Work item: From the first line of the records down to the one that holds "Yang, Y., &", transcribe each line exactly and add nothing.

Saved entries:
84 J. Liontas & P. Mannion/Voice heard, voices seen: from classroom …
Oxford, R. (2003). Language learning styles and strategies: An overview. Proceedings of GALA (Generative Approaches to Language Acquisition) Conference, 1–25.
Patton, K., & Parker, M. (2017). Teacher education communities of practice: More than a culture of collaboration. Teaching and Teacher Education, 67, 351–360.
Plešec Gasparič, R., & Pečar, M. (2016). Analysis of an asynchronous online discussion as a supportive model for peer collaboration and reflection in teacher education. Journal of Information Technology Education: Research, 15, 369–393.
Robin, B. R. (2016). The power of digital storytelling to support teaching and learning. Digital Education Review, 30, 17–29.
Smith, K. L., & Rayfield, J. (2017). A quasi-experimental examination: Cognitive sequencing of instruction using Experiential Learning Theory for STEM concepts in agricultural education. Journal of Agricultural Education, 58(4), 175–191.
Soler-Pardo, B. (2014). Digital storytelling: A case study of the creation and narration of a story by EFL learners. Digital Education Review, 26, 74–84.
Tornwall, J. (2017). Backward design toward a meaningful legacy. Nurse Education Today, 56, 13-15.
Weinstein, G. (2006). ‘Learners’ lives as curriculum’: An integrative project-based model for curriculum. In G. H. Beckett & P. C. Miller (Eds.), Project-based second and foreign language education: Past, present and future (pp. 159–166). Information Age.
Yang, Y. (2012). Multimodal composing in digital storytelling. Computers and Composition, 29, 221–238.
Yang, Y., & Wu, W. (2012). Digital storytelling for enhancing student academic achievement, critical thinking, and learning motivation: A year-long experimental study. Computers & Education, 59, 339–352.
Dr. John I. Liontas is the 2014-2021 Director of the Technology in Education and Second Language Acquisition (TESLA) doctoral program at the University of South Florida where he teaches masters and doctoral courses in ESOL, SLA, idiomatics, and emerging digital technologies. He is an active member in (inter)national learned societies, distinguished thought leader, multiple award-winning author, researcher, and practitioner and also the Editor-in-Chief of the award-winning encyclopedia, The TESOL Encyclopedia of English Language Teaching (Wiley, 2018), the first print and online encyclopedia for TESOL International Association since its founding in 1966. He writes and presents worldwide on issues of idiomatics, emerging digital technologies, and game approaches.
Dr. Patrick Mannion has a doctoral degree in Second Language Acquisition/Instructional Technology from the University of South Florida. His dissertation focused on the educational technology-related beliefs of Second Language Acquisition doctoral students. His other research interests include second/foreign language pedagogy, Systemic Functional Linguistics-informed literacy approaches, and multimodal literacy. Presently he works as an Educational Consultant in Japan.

Answer box:
84 J. Liontas & P. Mannion/Voice heard, voices seen: from classroom …
Oxford, R. (2003). Language learning styles and strategies: An overview. Proceedings of GALA (Generative Approaches to Language Acquisition) Conference, 1–25.
Patton, K., & Parker, M. (2017). Teacher education communities of practice: More than a culture of collaboration. Teaching and Teacher Education, 67, 351–360.
Plešec Gasparič, R., & Pečar, M. (2016). Analysis of an asynchronous online discussion as a supportive model for peer collaboration and reflection in teacher education. Journal of Information Technology Education: Research, 15, 369–393.
Robin, B. R. (2016). The power of digital storytelling to support teaching and learning. Digital Education Review, 30, 17–29.
Smith, K. L., & Rayfield, J. (2017). A quasi-experimental examination: Cognitive sequencing of instruction using Experiential Learning Theory for STEM concepts in agricultural education. Journal of Agricultural Education, 58(4), 175–191.
Soler-Pardo, B. (2014). Digital storytelling: A case study of the creation and narration of a story by EFL learners. Digital Education Review, 26, 74–84.
Tornwall, J. (2017). Backward design toward a meaningful legacy. Nurse Education Today, 56, 13-15.
Weinstein, G. (2006). ‘Learners’ lives as curriculum’: An integrative project-based model for curriculum. In G. H. Beckett & P. C. Miller (Eds.), Project-based second and foreign language education: Past, present and future (pp. 159–166). Information Age.
Yang, Y. (2012). Multimodal composing in digital storytelling. Computers and Composition, 29, 221–238.
Yang, Y., & Wu, W. (2012). Digital storytelling for enhancing student academic achievement, critical thinking, and learning motivation: A year-long experimental study. Computers & Education, 59, 339–352.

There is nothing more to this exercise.